Session: 113. Sickle Cell Disease, Sickle Cell Trait and Other Hemoglobinopathies, Excluding Thalassemias: Basic and Translational: Poster III
Hematology Disease Topics & Pathways:
Fundamental Science, Research, Sickle Cell Disease, Hemoglobinopathies, hematopoiesis, Diseases, Biological Processes
To gain insight into SCD haematopoiesis, we investigated the haematopoietic compartment of the humanized transgenic Townes mouse model by conducting an in-depth flow cytometry-based analysis in the bone marrow (BM) and spleen, comparing SS mice to control littermates (AA and AS) at 8 and 16 weeks of age (termed 8-w and 16-w, respectively).
BM and spleen are two key hematopoietic tissues in adult mice: BM is involved in maintaining homeostatic haematopoiesis and spleen responds to stress haematopoiesis. First, we assessed haematopoietic differentiation in the BM of SS, AA and AS mice. Total number of BM cells and frequency of LinNeg and LinNegKitPos (LK) were identical between SS and control littermates whereas a minor increase in the percentages of LinNegScaPosKitPos (LSK) was observed in 16-w SS mice. Within the LSK compartment, we found a 1.81- and 2.5-fold reduction of long-term haematopoietic stem cell (lt-HSC) frequency in 8-w and 16-w SS mice, respectively (Fig1 A). HSCs differentiate into multipotent progenitors (MPPs), which have decreased self-renewal capacity and progressively engage in the megakaryocytic (MPP2), myeloid-biased (MPP3), or lymphoid-biased (MPP4) lineage. The MPP3 compartment showed a 1.6-fold increased frequency in 8-w and 16-w SS mice indicating a skewing toward myeloid cell production and the onset of extramedullary haematopoiesis as early as 8 weeks after birth (Fig1 A). Next, we analysed the downstream lineages of the committed progenitors (lymphoid, granulo-macrophagic, megakaryocytic, and erythroid) and found a 1.4 and 2.3-fold increase of th megakaryocyte–erythroid progenitor cells (MEPs) and pre-CFU-Es in 8-w and 16-w SS mice, respectively (Fig1 A,B). We assessed the potential of SS hematopoietic progenitors (HSPCs) to differentiate into myelomonocytic and erythroid lineages by performing methylcellulose colony forming unit (CFU) assays with LSK and LK cells sorted from 8-w mice. Although no difference was observed in the number and type of colonies formed in vitro from SS and control HSPCs, SS colonies were much smaller than the AA/AS ones. Furthermore, serial replating showed a phenotype of stemness exhaustion in SS mice, with a dramatic decrease in the number of colonies formed by LSK cells (27.5 SS CFUs vs 51.6 AA/AS CFUs), suggesting lower self-renewal capacities of SS HSPCs.

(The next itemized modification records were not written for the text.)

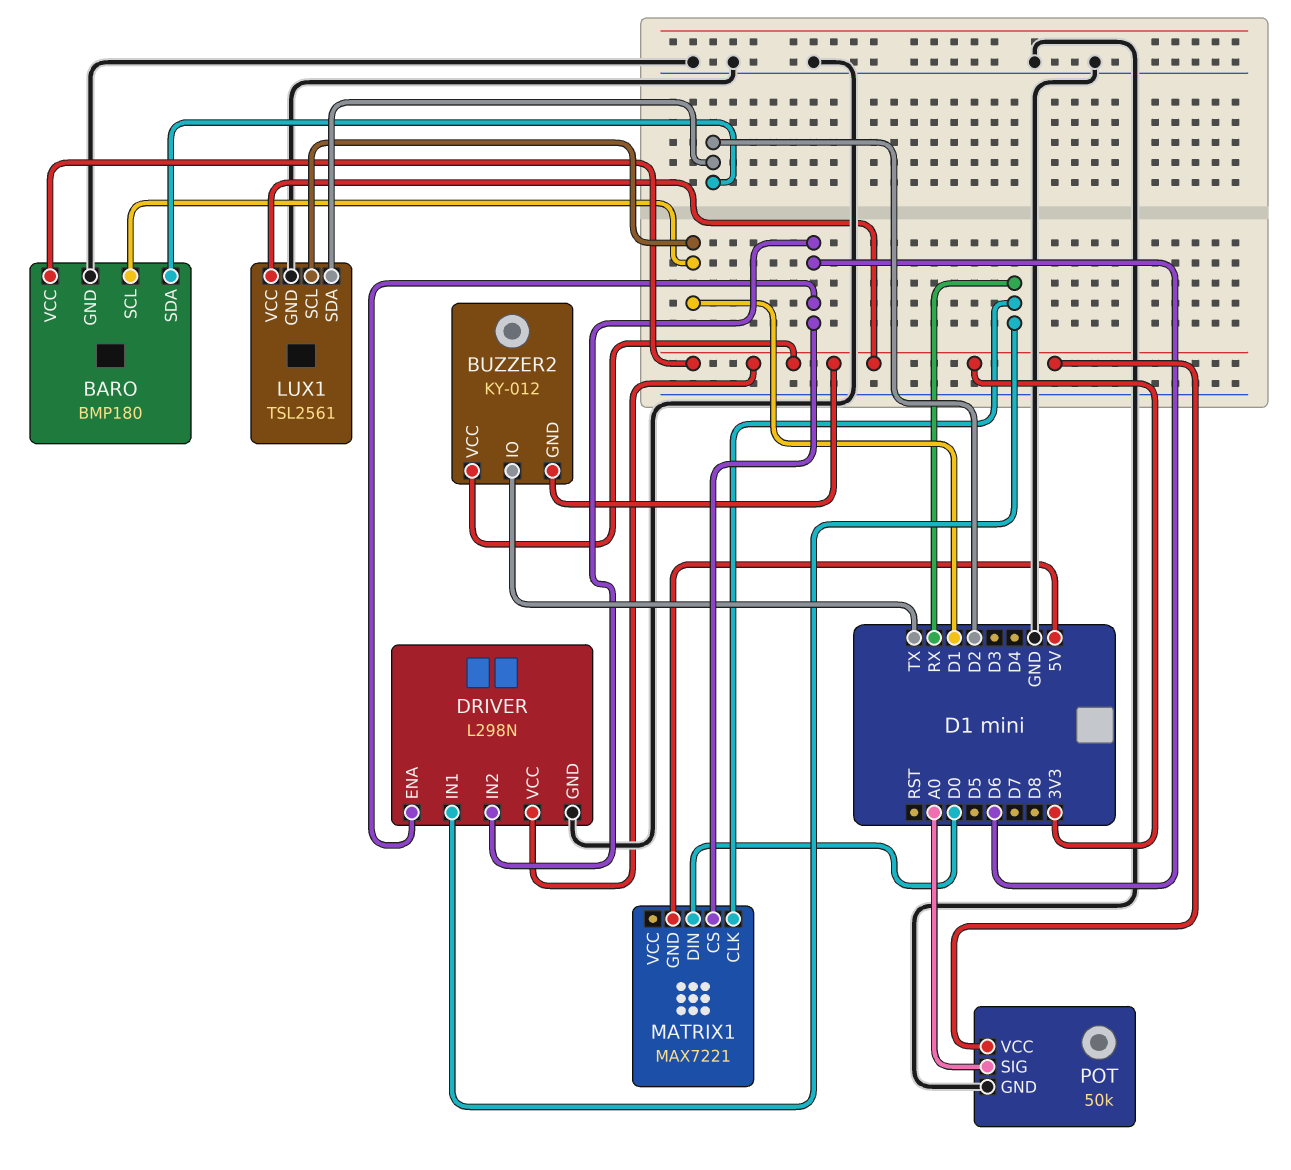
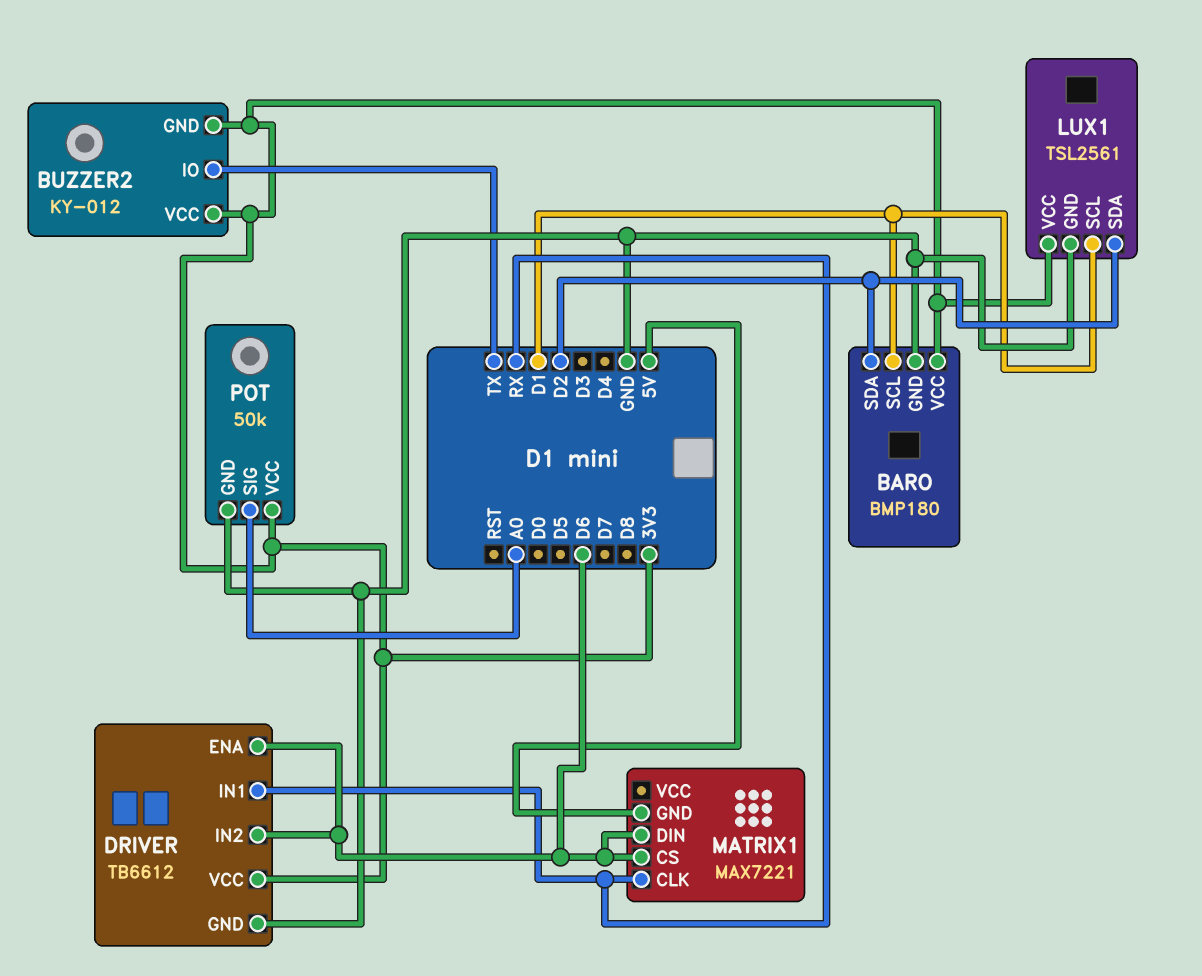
DRIVER: L298N -> TB6612
MATRIX1 pin DIN: D0 -> D6

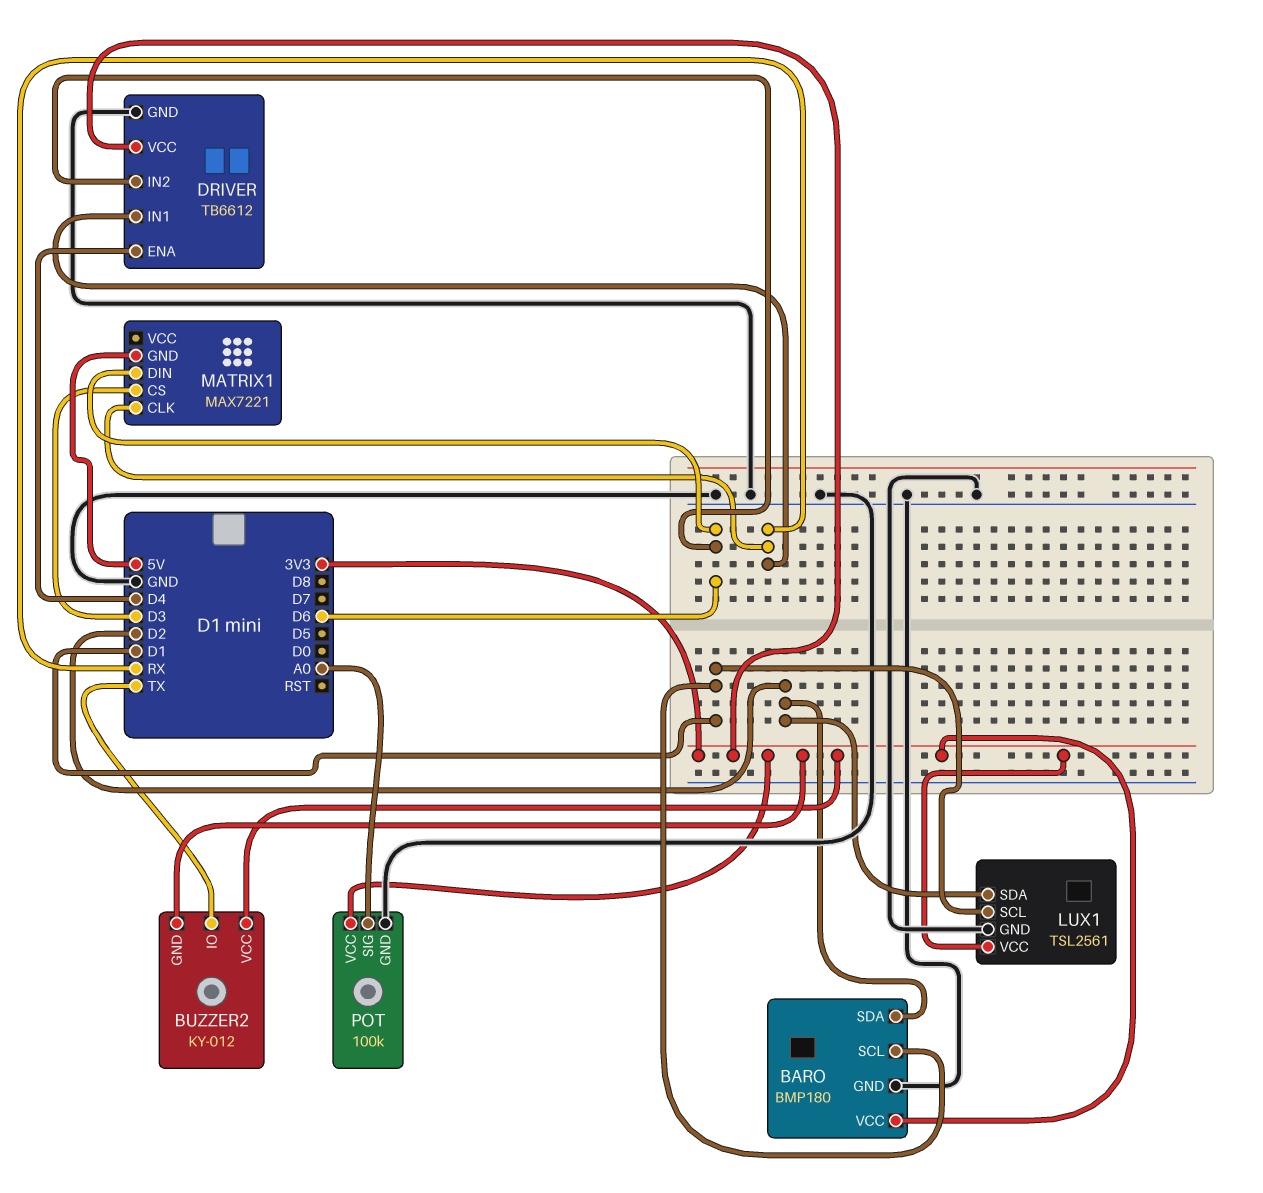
DRIVER pin ENA: D6 -> D4
MATRIX1 pin CS: D6 -> D3
POT: 50k -> 100k

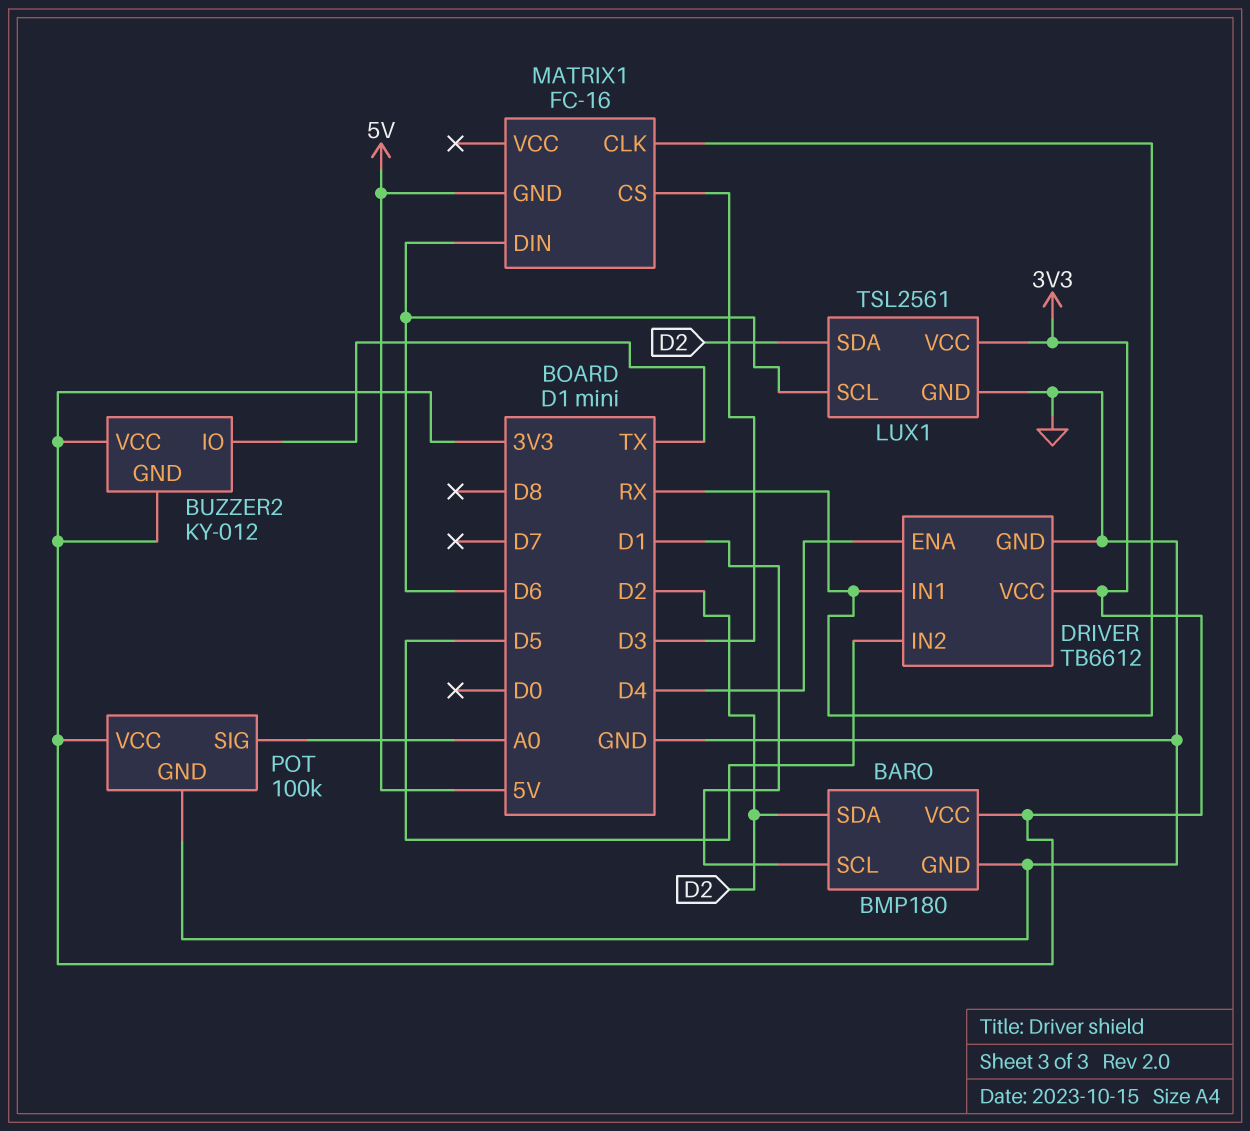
DRIVER pin IN2: D6 -> D5
LUX1 pin SCL: D1 -> D6
MATRIX1: MAX7221 -> FC-16

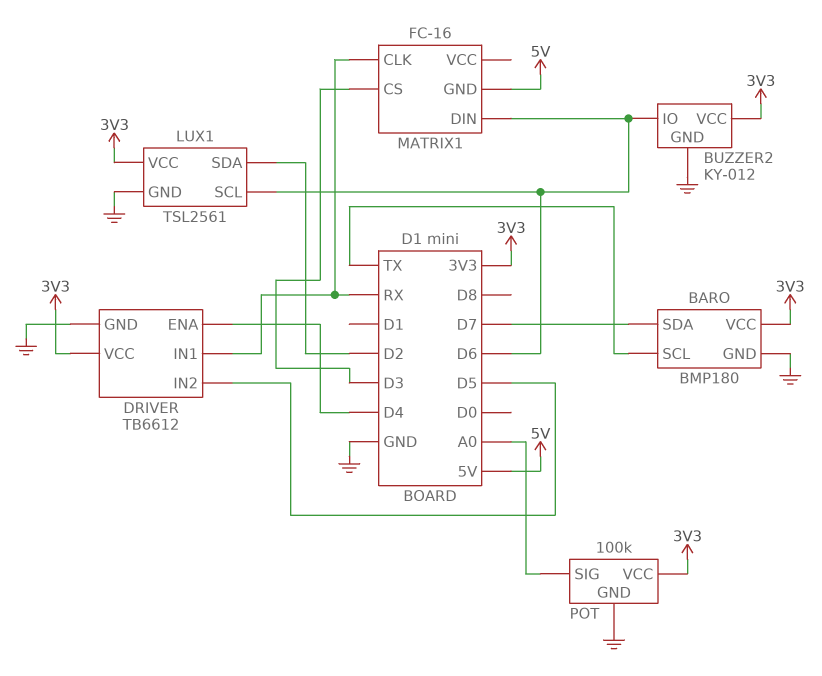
BARO pin SCL: D1 -> TX
BARO pin SDA: D2 -> D7
BUZZER2 pin GND: 3V3 -> GND
BUZZER2 pin IO: TX -> D6

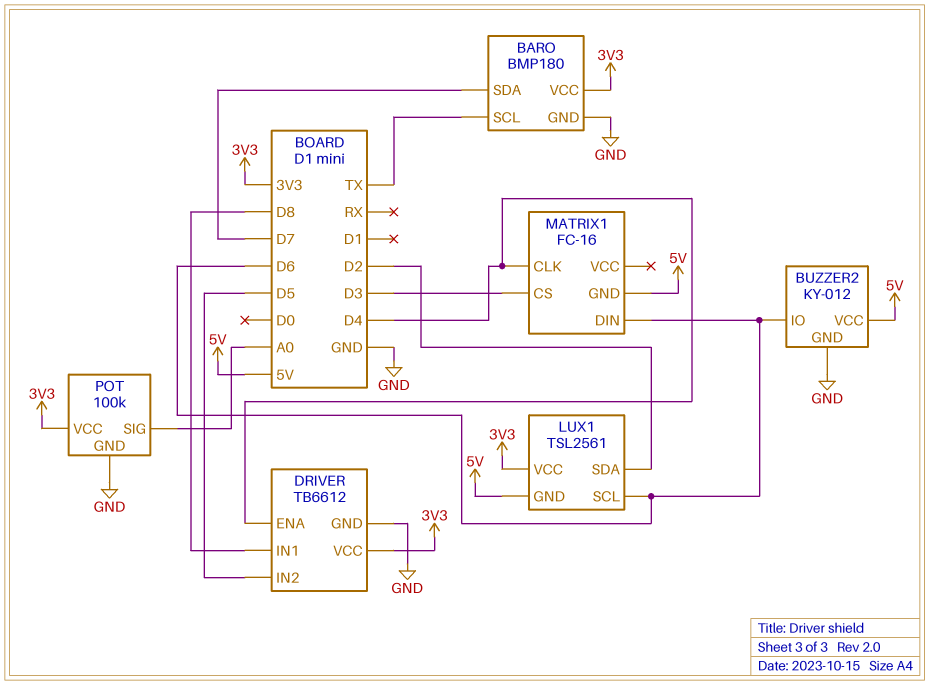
BUZZER2 pin VCC: 3V3 -> 5V
DRIVER pin IN1: RX -> D8
LUX1 pin GND: GND -> 5V
MATRIX1 pin CLK: RX -> D4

In spleen, in addition to the expected splenomegaly of SS mice, we found a trend toward a decreased frequency of the LSK compartment and an increase of the LK compartment. There was a 2.25- and 1.42-fold increase in the percentage of MPP-2 and MPP-3 cells, respectively, and a 2.1-fold increase in the pre-CFU-Es confirming an intense splenic haematopoiesis in SS mice (Fig 1B).
HSPCs are known to be retained by the BM stromal cells through the chemotactic interaction of CXCL12 and CXCR4 and the adhesive interaction of VCAM-1 and VLA-4. Measuring HSC-related cytokines in BM supernatants, we found severely diminished levels of CXCL12 in SS mice as compared to control littermates (18 pg.mL-1 in SS vs 84 pg.mL-1 in AA; N=80), suggesting HSC mobilization from the BM to the spleen with disease onset.
In addition to the well-established stress erythropoiesis phenotype reported in SCD mice, our study describes cellular abnormalities in the haematopoietic compartment shedding light on potential new mechanisms that contribute to SCD pathology in relation to anaemia and bone marrow stemness.
Disclosures: El Nemer: LGD: Consultancy.